This is also posted on fMh.
I saw my first "body" tonight.
As I sat in the passenger seat of my little sedan, I saw a white sheet covering the distinct outline of a male body. First his hips, then his arms and lastly his head. Left uncovered, was a right leg and and shoe-less foot; the sock, halfway off.
My heart sank.
I quickly scan the scene expecting to find the mangled evidence of death but I didn't see one. There was nothing but flashing lights and fire trucks, police and witnesses talking, but still no car, just a lone body on the cold asphalt with no one tending to it.
My heart sank further.
At that moment, I am reminded of how I feel when I'm driving alone on the interstate:
Like a baby loggerhead turtle trying to get off the beach, trying to make it into the surf knowing predators are all around waiting to devour her soft defenseless two inch body. There’s no strategic planning, no tactic employed-for her its just a numbers game and a race against the clock that gets her into the surf and eventually into the ocean, where again, another battle to survive awaits.

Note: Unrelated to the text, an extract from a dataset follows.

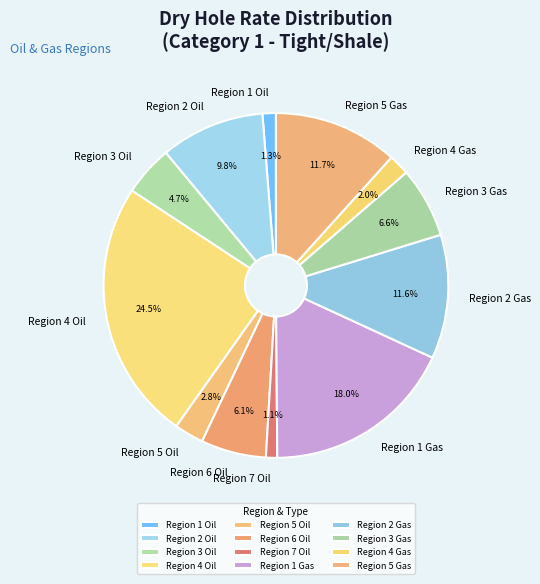

Is Region 4 Gas the majority of the pie?

No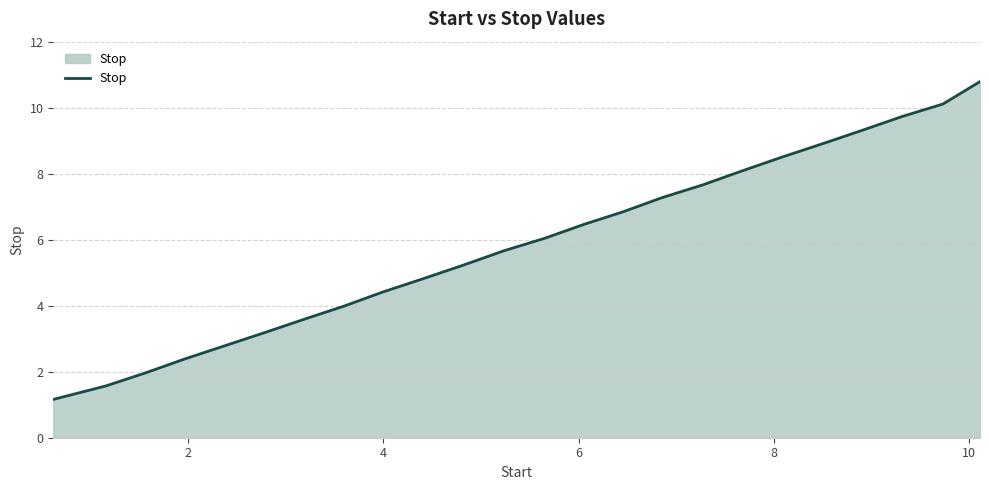

What is the smallest value displayed?

1.2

I'm that baby turtle, all two inches of me, heading west bound on the interstate towards home. I can’t see my predator coming, but I know he is there, lurking. Is he in the form of an oncoming SUV? Or is he a patch of ice? Perhaps he's a semi-truck that’s lost control? I don't know.
I don't know when he will come to devour my little car and I will be no more.
I realized in that moment when I saw that man's body, covered and alone on the ground, that he _is_ somebody's father. He _is_somebody’s son. He _is_ somebody's husband whose wife is waiting for him to come home. She is waiting for his call to say he is running later than expected; tonight he will not call but the phone will ring and I am left with great sadness for the remainder of the drive.
So here I am, sitting in my room. The warm acute consciousness I experienced 15 minutes ago vanished when I entered the doorway to my house-the smell of home providing the safety of retreat. I realize that we humans, despite our weak and feeble bodies, have something on those little turtles; we live with the hope that we will overcome the odds and make it another day.